• ASSIGNMENT: Exact copy, pictures excluded: write out every line below.

• RECORDED DATA:
☆ ☆ ☆ ☆ ☆ ☆ ☆

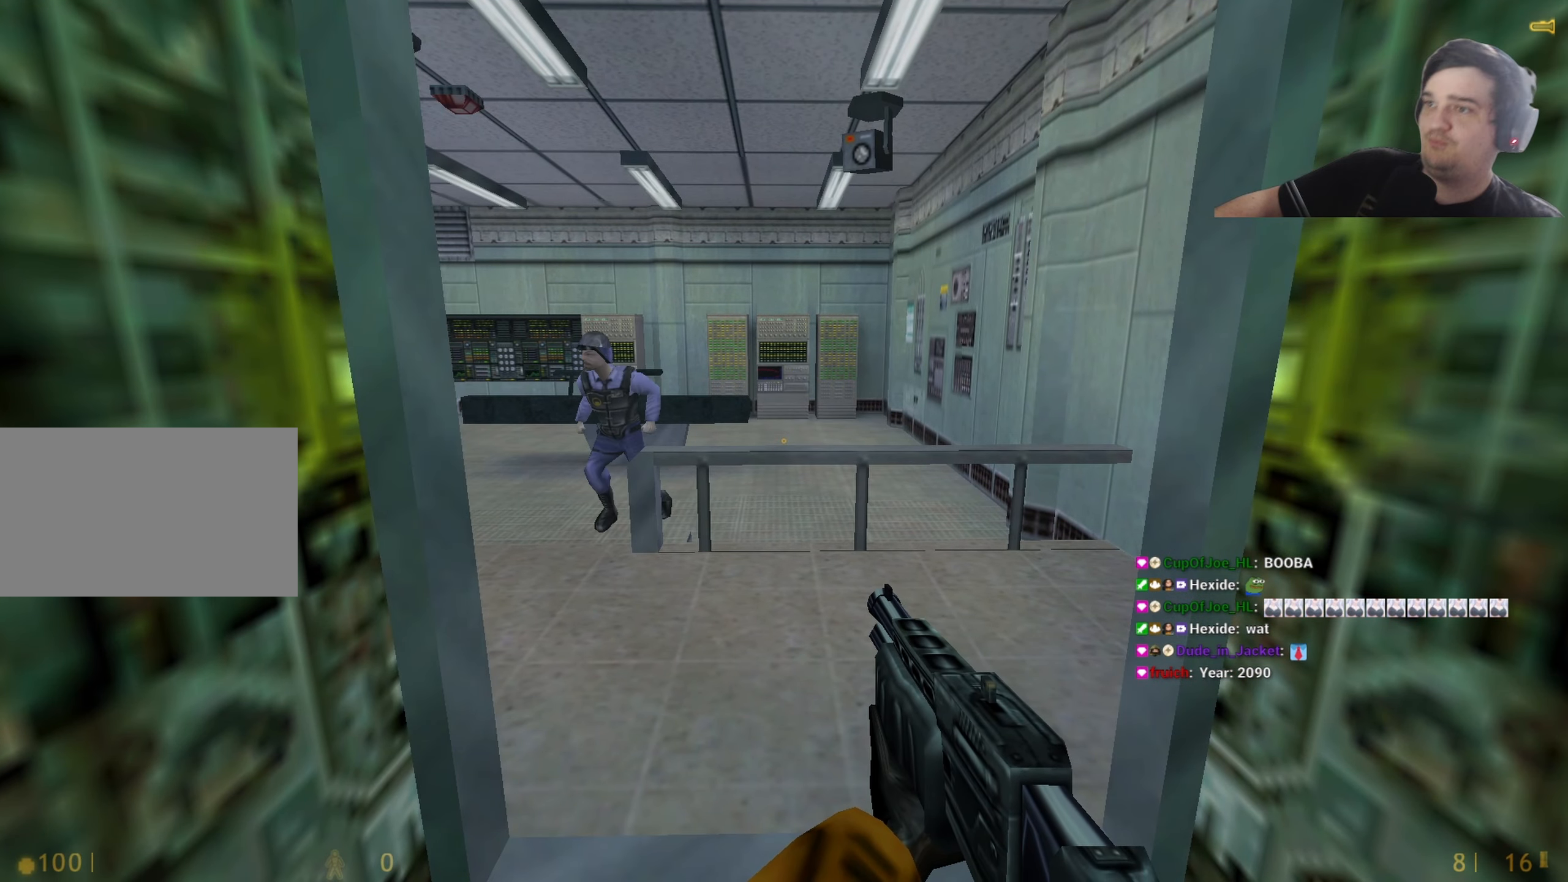
{"keys": ["shift"], "events": []}
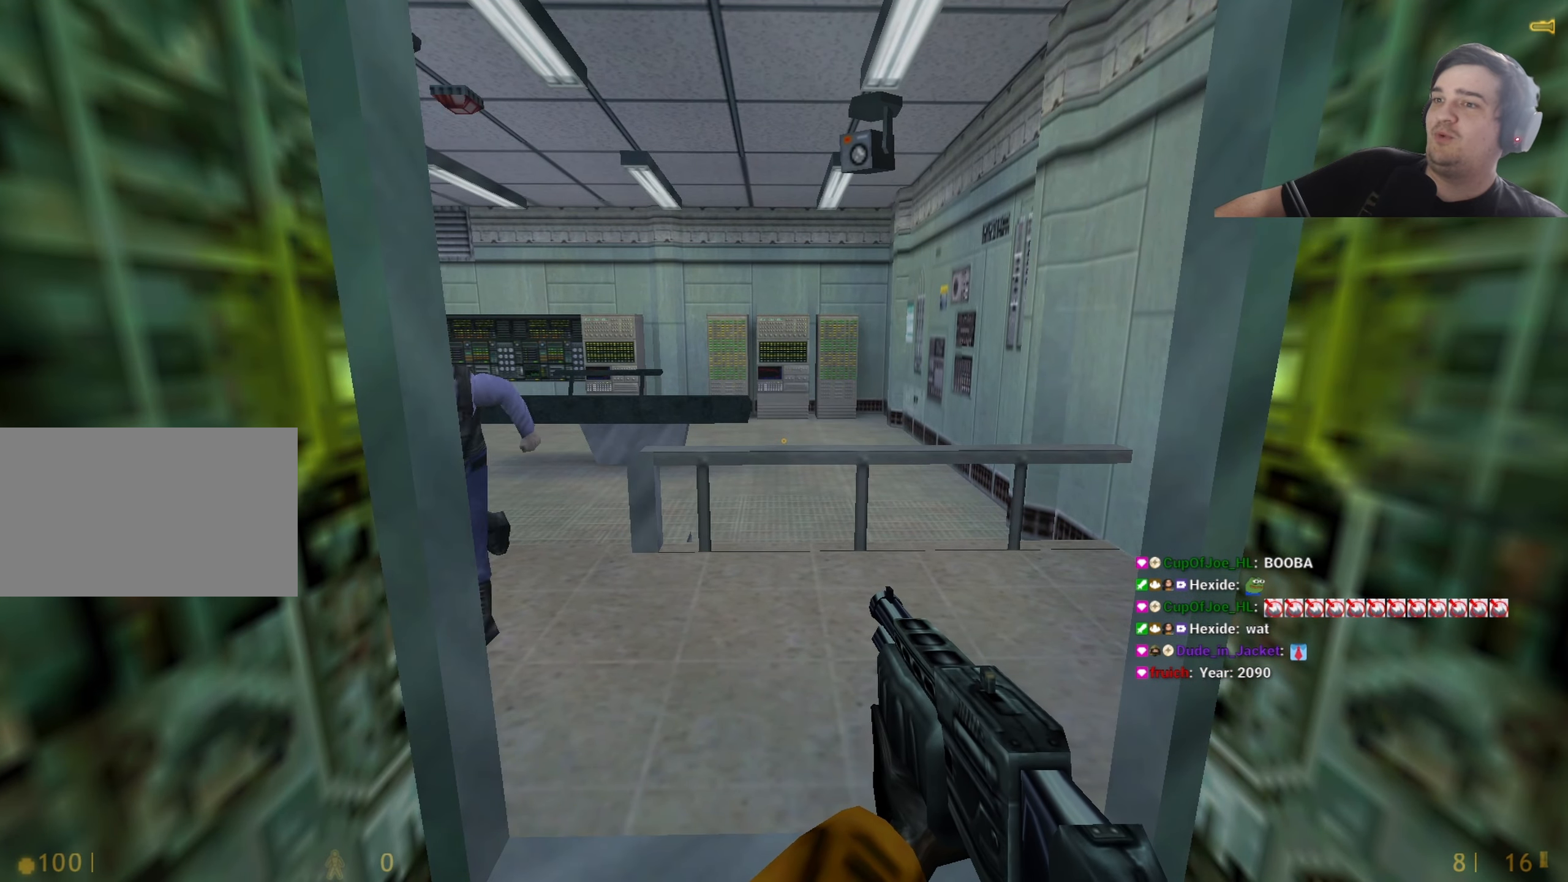
{"keys": ["shift", "w"], "events": [[317, "d", "down"], [417, "w", "down"], [467, "d", "up"]]}
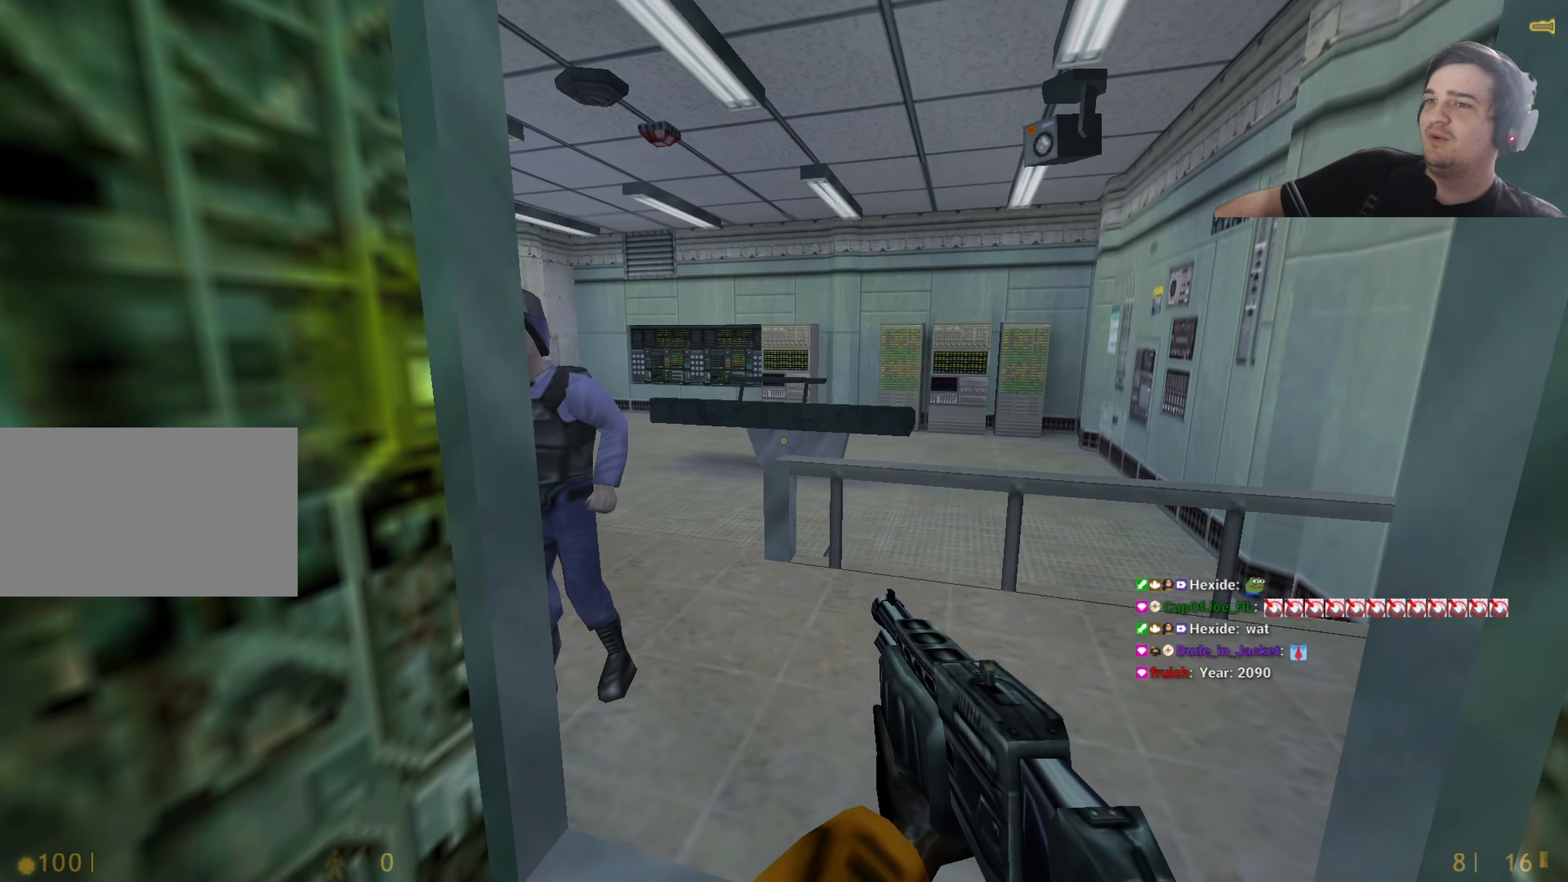
{"keys": ["shift"], "events": [[17, "w", "up"]]}
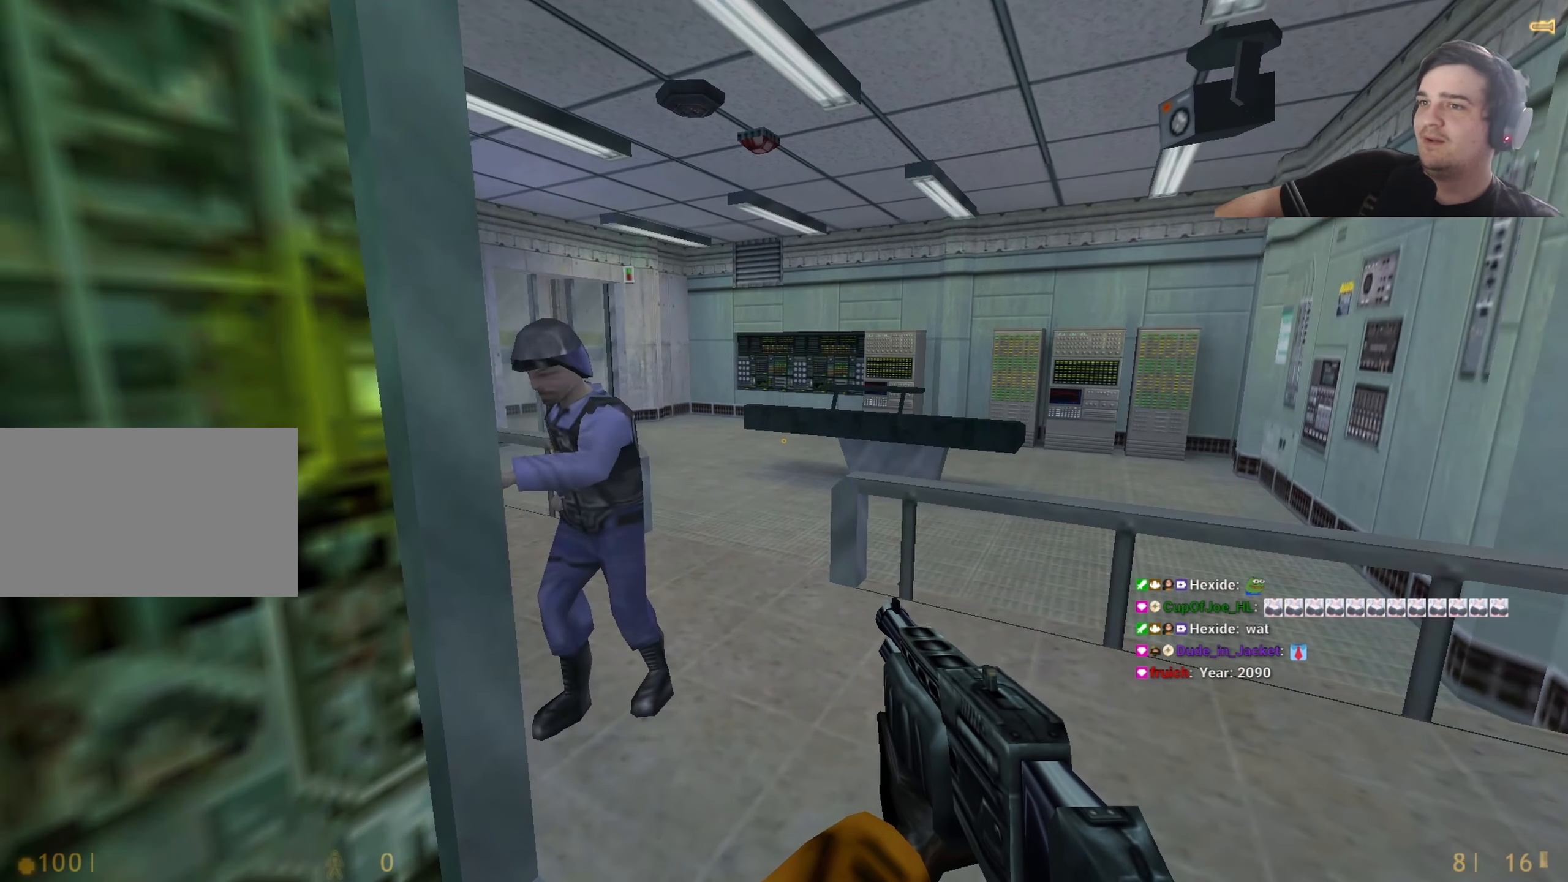
{"keys": ["shift"], "events": []}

☆ ☆ ☆ ☆ ☆ ☆ ☆

• RESPONSE TO THIS TASK:
{"keys": ["shift"], "events": []}
{"keys": ["shift", "w"], "events": [[317, "d", "down"], [417, "w", "down"], [467, "d", "up"]]}
{"keys": ["shift"], "events": [[17, "w", "up"]]}
{"keys": ["shift"], "events": []}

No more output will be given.